Prezentowany tekst -
Kiedy na Fragrantice przeczytałem, że jest taki konkurs, napisałem maila czy ja mogę wziąć w nim udział, ponieważ nie mam żadnej perfumerii i zajmuję się perfumiarstwem czysto hobbystycznie. Otrzymałem odpowiedź, że owszem każdy może wziąć udział w kategorii Artisan. Popracowałem jeszcze nad składem, zmieniając odrobinę proporcje poszczególnych składników i włożyłem cztery próbki po 2 ml do bombelkowej koperty i wysłałem do Los Angeles. Po miesiącu przyszedł email, że jestem w finale i że potrzebują jeszcze 5 próbek dla sędziów finałowych. Sędziowie nie widzieli flakonów, nie znali nazw, ani nie wiedzieli kto skomponował zapach. Mieli tylko szklane fiolki i zapach. Na tej podstawie podjęli decyzje kto wygrywa. W każdej kategorii były dwa pierwsze miejsca, a reszta po prostu została w finale i wśród nich ja. Wiele osób na tym Evencie gratulowało mi, nawet zwycięzcy, bo tylko ja z grona nie byłem szkolonym perfumiarzem, zaś reszta to profesjonaliści. Kilka osób uznało mój zapach za najlepszy, w tym również polski Ambasador Mariusz Brymora i Grażyna Brymora jego żona, kilku fotografów i artystów z grona osób oglądających. To było bardzo miłe i mam nadzieję, że szczere.
W Los Angeles od razu sprzedałem kilka flakonów, a zapach sprzedaje perfumeria Scent Bar z Los Angeles i tylko tam Sensei jest w oferowany, jako wyrób artystyczny. Jeśli chodzi o próbki, to mam jeszcze zapas i chętnie wyślę zainteresowanym gratis. Nie przygotowałem ilości hurtowych Sensei, ponieważ nie żyję z perfumerii, więc w Polsce moge zapach oddać za relatywnie niewielkie pieniądze, w oryginalnym hand made pudełku i trzech koncentracjach. To i tak nie zwróci kosztów flakonów, olejków, wkładu pracy i czasu ale nie rozpatrywałem tego w kategoriach komercyjnych. Ty dostałeś ode mnie wodę toaletową, bo wiele osób uznało, że ta kompozycja, w tej koncentracji po prostu pachnie – zaś w tych pozostałych to raczej ciekawostka na granicy tzw. noszalności. Kiedy dowiedziałem się, że jestem w finale i zapytano mnie czy mogę wysłać flakon żeby mogli jak to określili „poczuć to w ręku” wpadłem w panikę, co ja zrobię.

Zadanie -
Ile próbek i o jakiej pojemności wysłano w bombelkowej kopercie do Los Angeles według tekstu o konkursie perfumiarskim?

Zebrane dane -
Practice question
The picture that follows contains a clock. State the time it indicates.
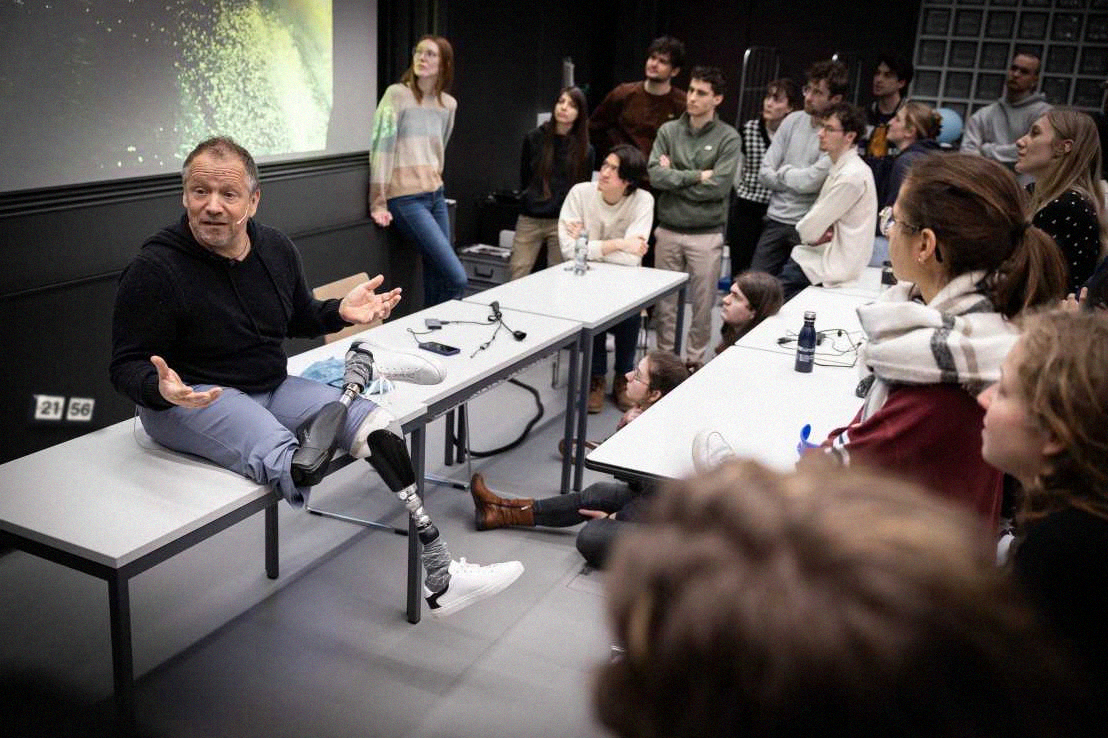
21:56
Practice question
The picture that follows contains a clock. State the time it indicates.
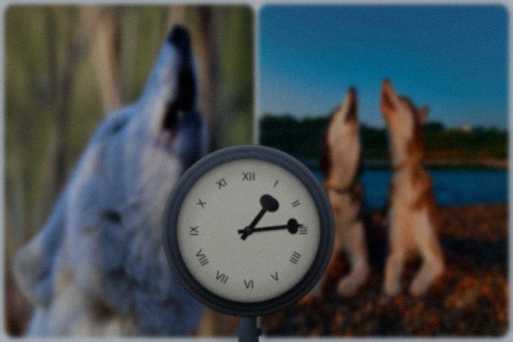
1:14
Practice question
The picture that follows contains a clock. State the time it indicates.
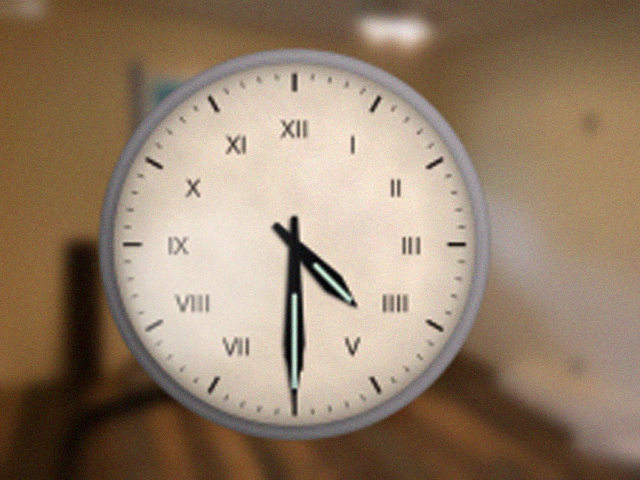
4:30
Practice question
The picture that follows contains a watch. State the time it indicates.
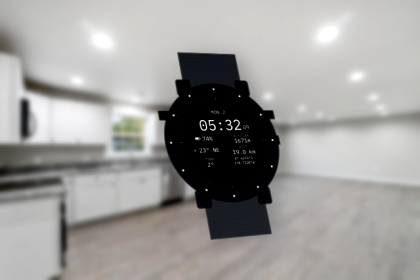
5:32
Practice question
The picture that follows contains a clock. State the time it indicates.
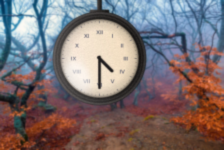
4:30
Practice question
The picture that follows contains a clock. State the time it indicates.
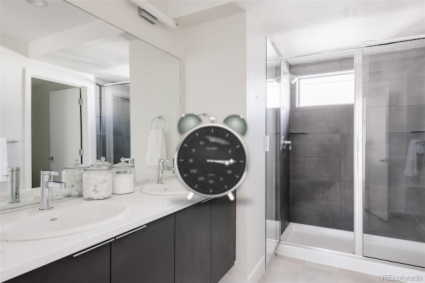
3:15
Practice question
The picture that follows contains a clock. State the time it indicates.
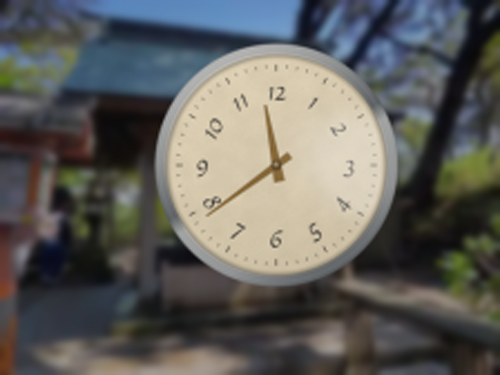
11:39
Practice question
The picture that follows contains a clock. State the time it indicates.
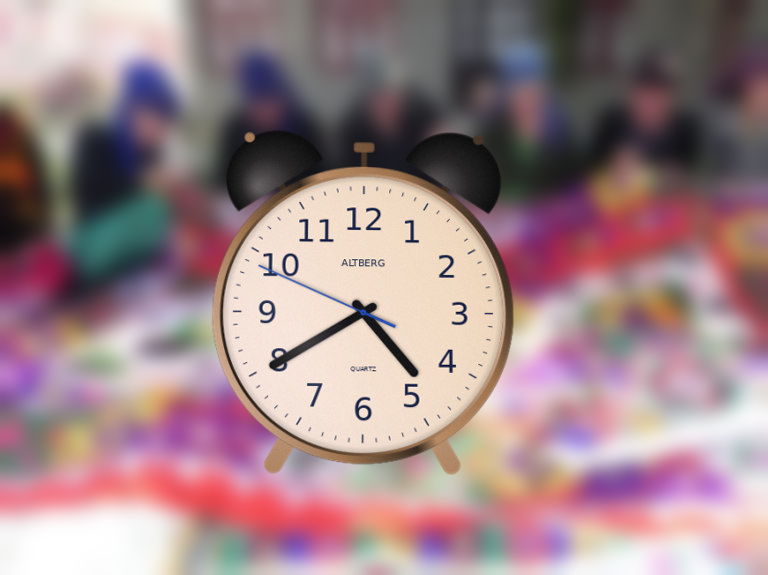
4:39:49
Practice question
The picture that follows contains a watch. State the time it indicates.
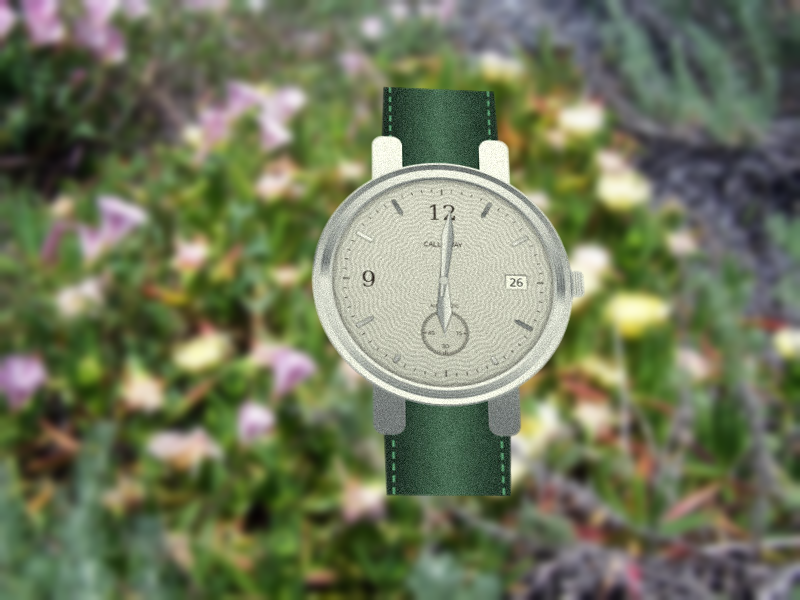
6:01
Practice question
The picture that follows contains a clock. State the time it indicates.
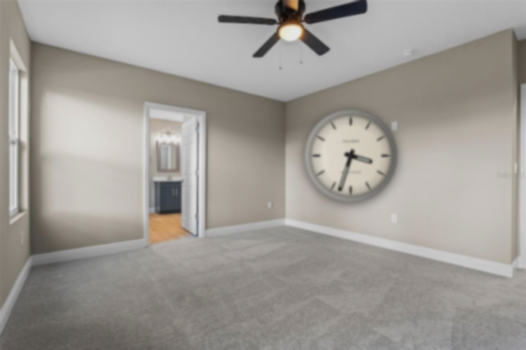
3:33
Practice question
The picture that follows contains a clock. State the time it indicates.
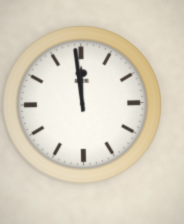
11:59
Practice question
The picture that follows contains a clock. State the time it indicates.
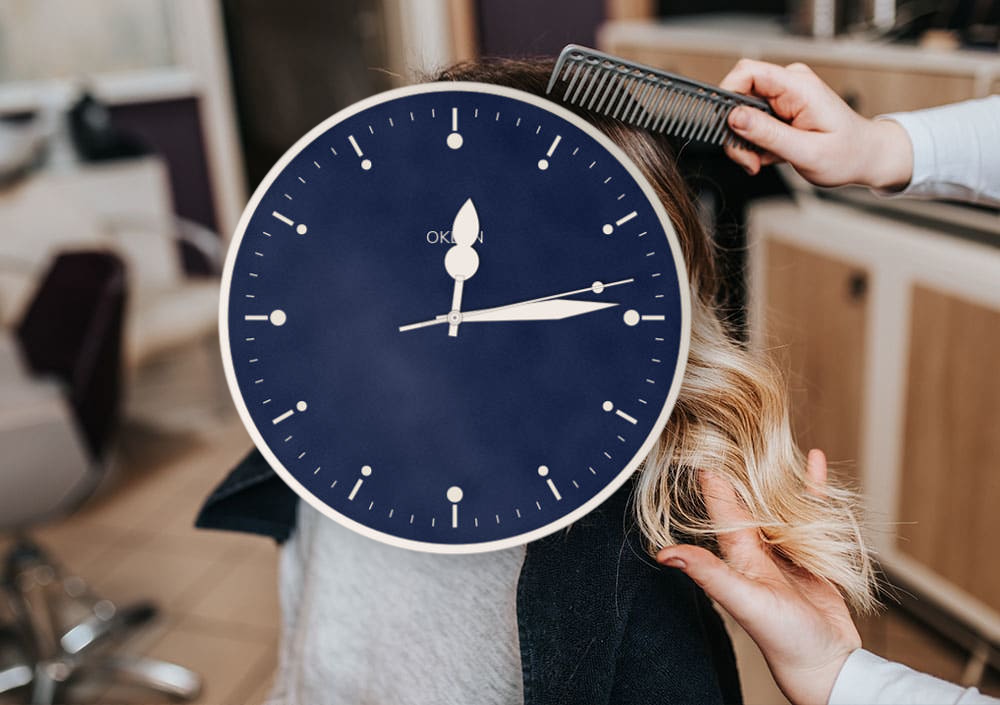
12:14:13
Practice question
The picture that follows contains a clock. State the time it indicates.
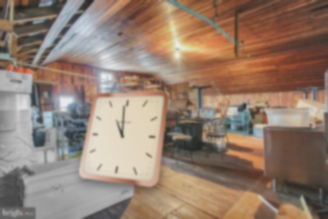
10:59
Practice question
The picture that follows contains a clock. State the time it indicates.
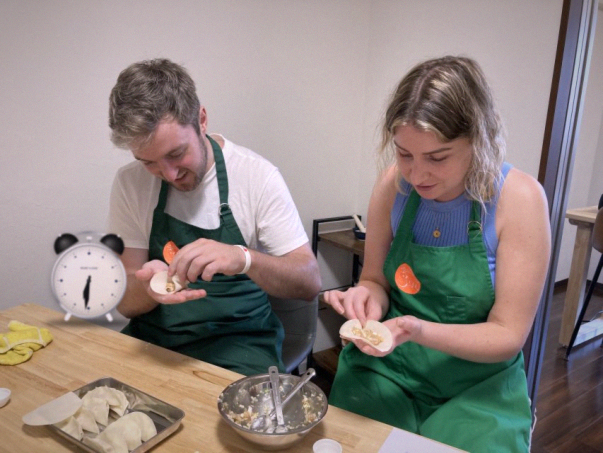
6:31
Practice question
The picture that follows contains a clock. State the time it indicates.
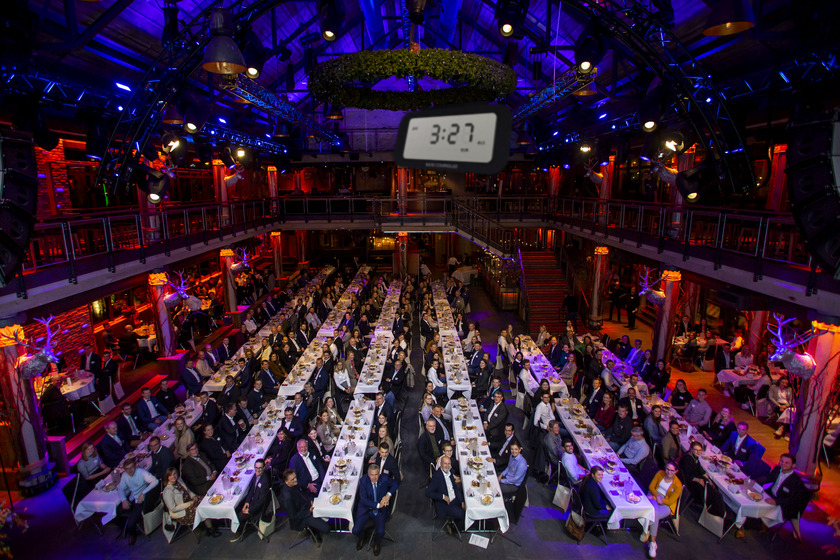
3:27
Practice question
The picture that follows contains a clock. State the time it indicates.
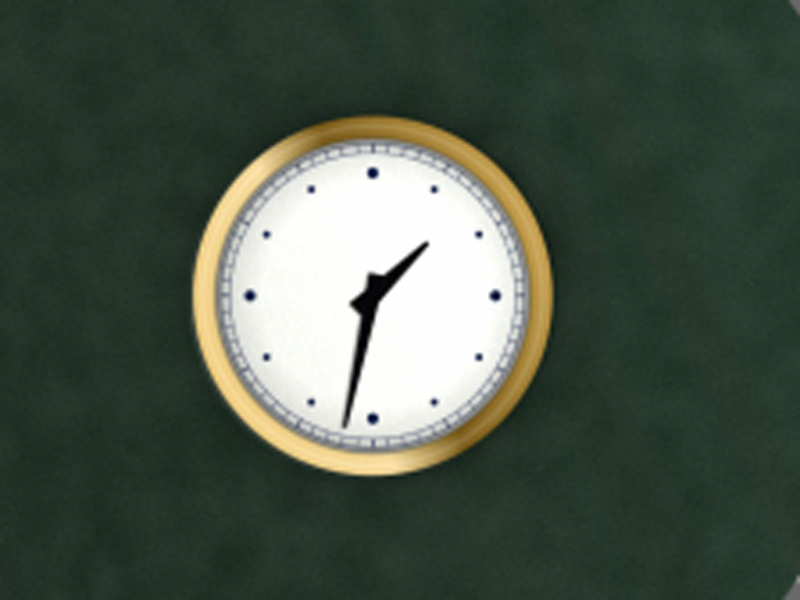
1:32
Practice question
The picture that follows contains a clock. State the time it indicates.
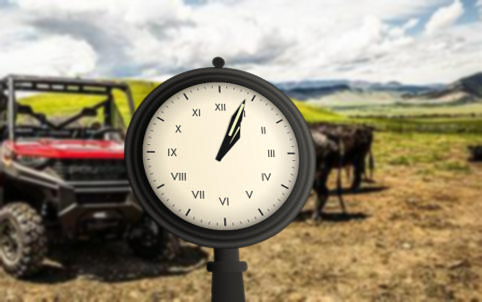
1:04
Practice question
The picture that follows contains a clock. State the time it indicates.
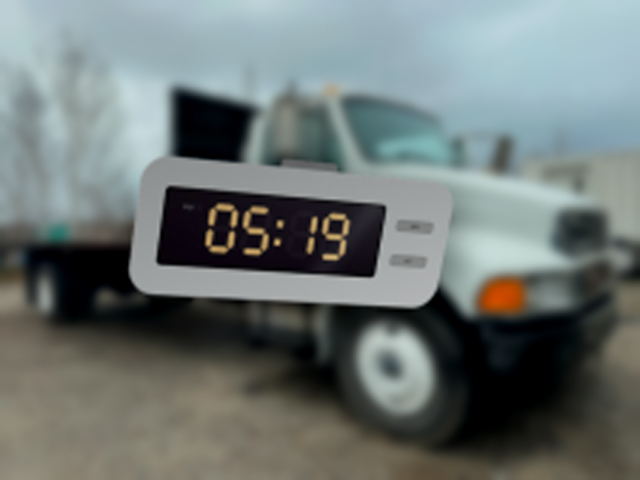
5:19
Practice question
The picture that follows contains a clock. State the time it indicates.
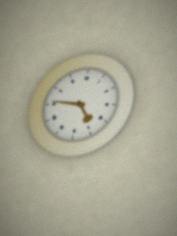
4:46
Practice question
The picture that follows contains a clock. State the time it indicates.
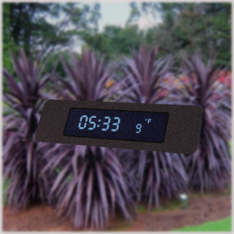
5:33
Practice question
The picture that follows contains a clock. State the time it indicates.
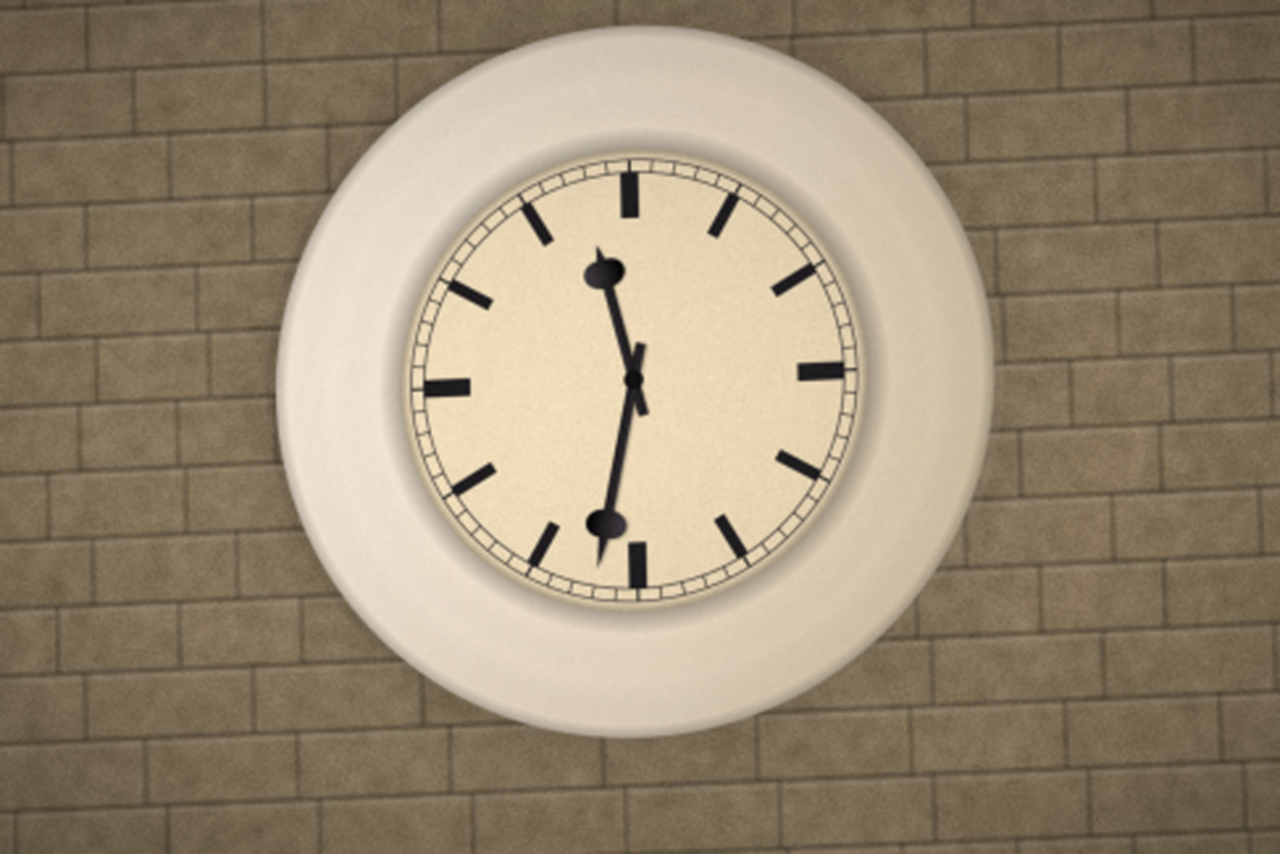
11:32
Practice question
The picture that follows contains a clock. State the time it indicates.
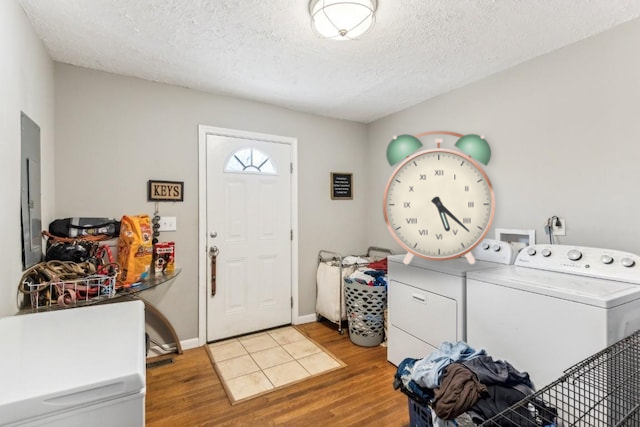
5:22
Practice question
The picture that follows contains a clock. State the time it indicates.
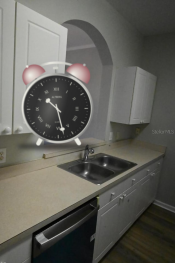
10:28
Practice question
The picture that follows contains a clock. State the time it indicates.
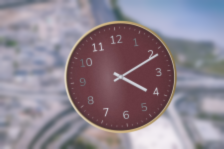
4:11
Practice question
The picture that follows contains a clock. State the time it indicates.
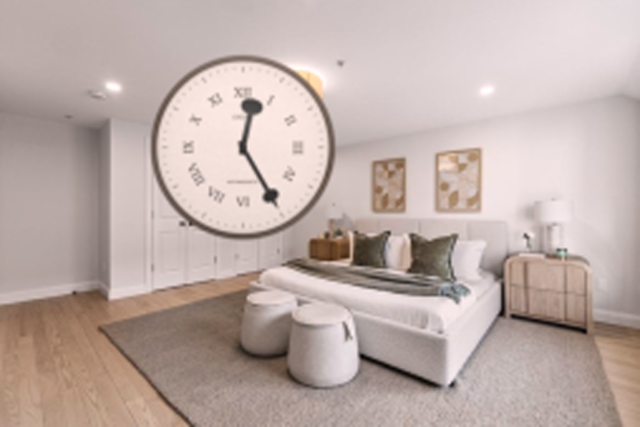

Odpowiedź -
Cztery próbki po 2 ml.